Something stirred on the breeze, a scent, or the faintest trace of a footfall. The colt lifted his head and looked about him, sniffing the air. Nothing came to him, but he heard again a noise from a rocky outcrop a few yards downwind. It was no horse that he had heard. As he stood like a stone, straining for a scent, a strange sound came to him. It was akin to the voices of the men that had disquieted him that afternoon, but this time it did not change or cease, but flowed softly like water in a stream or spring birds in the evening, rising and falling to some inner rhythm. It was not harsh to his ears like the shouting of the men at the town, and certainly it was not frightening. Somewhere in his heart he seemed to know it and it reassured him like his mother’s call; at the same time it roused in him a sense of longing that drew him towards it.

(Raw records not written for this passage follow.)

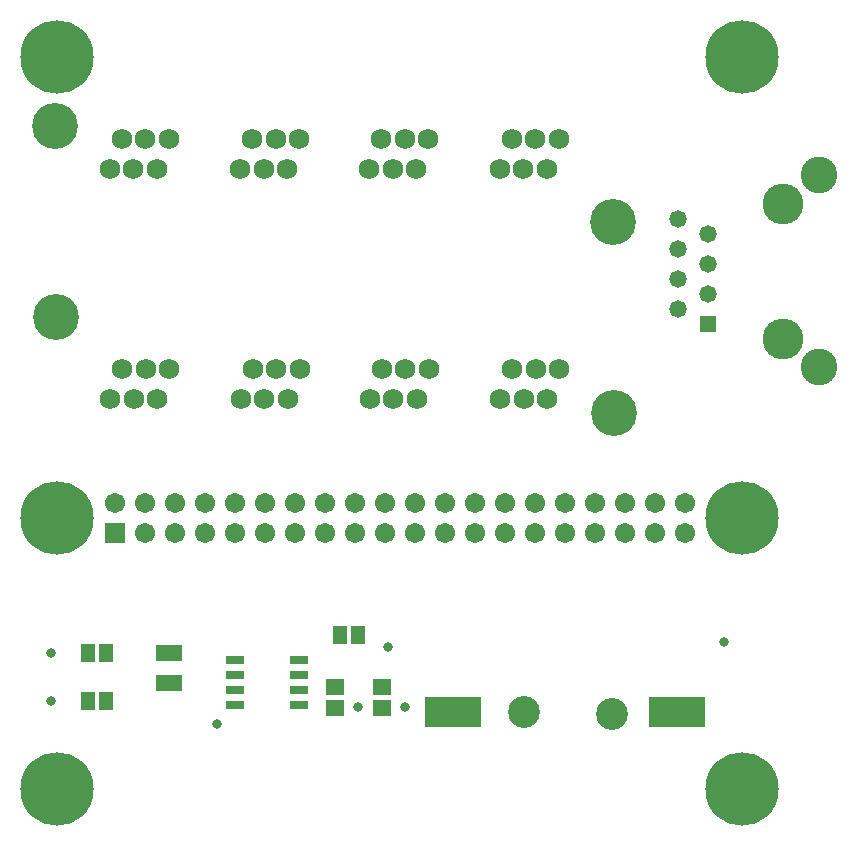
<source format=gts>
G04*
G04 #@! TF.GenerationSoftware,Altium Limited,Altium Designer,18.0.7 (293)*
G04*
G04 Layer_Color=8388736*
%FSLAX25Y25*%
%MOIN*%
G70*
G01*
G75*
%ADD23R,0.18517X0.09855*%
%ADD24R,0.06312X0.05524*%
%ADD25R,0.06496X0.02756*%
%ADD26R,0.05131X0.06312*%
%ADD27R,0.08871X0.05721*%
%ADD28C,0.10642*%
%ADD29R,0.06706X0.06706*%
%ADD30C,0.06706*%
%ADD31R,0.05792X0.05792*%
%ADD32C,0.05792*%
%ADD33C,0.12198*%
%ADD34C,0.13595*%
%ADD35C,0.15300*%
%ADD36C,0.06800*%
%ADD37C,0.24422*%
%ADD38C,0.03300*%
D23*
X220472Y39370D02*
D03*
X145669D02*
D03*
D24*
X106299Y47835D02*
D03*
Y40748D02*
D03*
X122047Y47835D02*
D03*
Y40748D02*
D03*
D25*
X73032Y56713D02*
D03*
Y51713D02*
D03*
Y46713D02*
D03*
Y41713D02*
D03*
X94291Y56713D02*
D03*
Y51713D02*
D03*
Y46713D02*
D03*
Y41713D02*
D03*
D26*
X29937Y43307D02*
D03*
X24032D02*
D03*
X29937Y59055D02*
D03*
X24032D02*
D03*
X114075Y65059D02*
D03*
X108169D02*
D03*
D27*
X51181Y59055D02*
D03*
Y49213D02*
D03*
D28*
X198819Y38870D02*
D03*
X169488Y39370D02*
D03*
D29*
X32953Y99331D02*
D03*
D30*
Y109331D02*
D03*
X42953Y99331D02*
D03*
Y109331D02*
D03*
X52953Y99331D02*
D03*
Y109331D02*
D03*
X62953Y99331D02*
D03*
Y109331D02*
D03*
X72953Y99331D02*
D03*
Y109331D02*
D03*
X82953Y99331D02*
D03*
Y109331D02*
D03*
X92953Y99331D02*
D03*
Y109331D02*
D03*
X102953Y99331D02*
D03*
Y109331D02*
D03*
X112953Y99331D02*
D03*
Y109331D02*
D03*
X122953Y99331D02*
D03*
Y109331D02*
D03*
X132953Y99331D02*
D03*
Y109331D02*
D03*
X142953Y99331D02*
D03*
Y109331D02*
D03*
X152953Y99331D02*
D03*
Y109331D02*
D03*
X162953Y99331D02*
D03*
Y109331D02*
D03*
X172953Y99331D02*
D03*
Y109331D02*
D03*
X182953Y99331D02*
D03*
Y109331D02*
D03*
X192953Y99331D02*
D03*
Y109331D02*
D03*
X202953Y99331D02*
D03*
Y109331D02*
D03*
X212953Y99331D02*
D03*
Y109331D02*
D03*
X222953Y99331D02*
D03*
Y109331D02*
D03*
D31*
X230709Y169016D02*
D03*
D32*
X220709Y174016D02*
D03*
X230709Y179016D02*
D03*
X220709Y184016D02*
D03*
X230709Y189016D02*
D03*
X220709Y194016D02*
D03*
X230709Y199016D02*
D03*
X220709Y204016D02*
D03*
D33*
X267717Y218504D02*
D03*
Y154528D02*
D03*
D34*
X255709Y209016D02*
D03*
Y164016D02*
D03*
D35*
X199500Y139201D02*
D03*
X13500Y171201D02*
D03*
X199047Y202972D02*
D03*
X13047Y234972D02*
D03*
D36*
X161500Y143701D02*
D03*
X169370D02*
D03*
X177240D02*
D03*
X165500Y153701D02*
D03*
X173370D02*
D03*
X181240D02*
D03*
X118000Y143701D02*
D03*
X125870D02*
D03*
X133740D02*
D03*
X122000Y153701D02*
D03*
X129870D02*
D03*
X137740D02*
D03*
X75000Y143701D02*
D03*
X82870D02*
D03*
X90740D02*
D03*
X79000Y153701D02*
D03*
X86870D02*
D03*
X94740D02*
D03*
X51240D02*
D03*
X43370D02*
D03*
X35500D02*
D03*
X47240Y143701D02*
D03*
X39370D02*
D03*
X31500D02*
D03*
X181047Y230472D02*
D03*
X173177D02*
D03*
X165307D02*
D03*
X177047Y220472D02*
D03*
X169177D02*
D03*
X161307D02*
D03*
X117807D02*
D03*
X125677D02*
D03*
X133547D02*
D03*
X121807Y230472D02*
D03*
X129677D02*
D03*
X137547D02*
D03*
X74807Y220472D02*
D03*
X82677D02*
D03*
X90547D02*
D03*
X78807Y230472D02*
D03*
X86677D02*
D03*
X94547D02*
D03*
X31307Y220472D02*
D03*
X39177D02*
D03*
X47047D02*
D03*
X35307Y230472D02*
D03*
X43177D02*
D03*
X51047D02*
D03*
D37*
X13780Y104331D02*
D03*
X242126D02*
D03*
Y13780D02*
D03*
X13780D02*
D03*
X13780Y257874D02*
D03*
X242126D02*
D03*
D38*
X66929Y35433D02*
D03*
X11811Y43307D02*
D03*
Y59055D02*
D03*
X124016Y61024D02*
D03*
X129921Y41339D02*
D03*
X236221Y62992D02*
D03*
X114173Y41339D02*
D03*
M02*

</source>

He took a few steps towards the rocks, and then stopped, caution overcoming his curiosity. The sound continued and then confusion took him as he saw a figure rise up seemingly straight out of the ground, but he did not flee. It was a human, for that much he could now smell; tall, hands outstretched, mouth slightly open as he continued to sing. Slowly he approached, and the black stretched out his head until his nose was almost touching the man’s fingers. This was different from his previous encounters with men. This human seemed already to know him, to be calling his name, though he had not realised that he possessed one. He felt safe.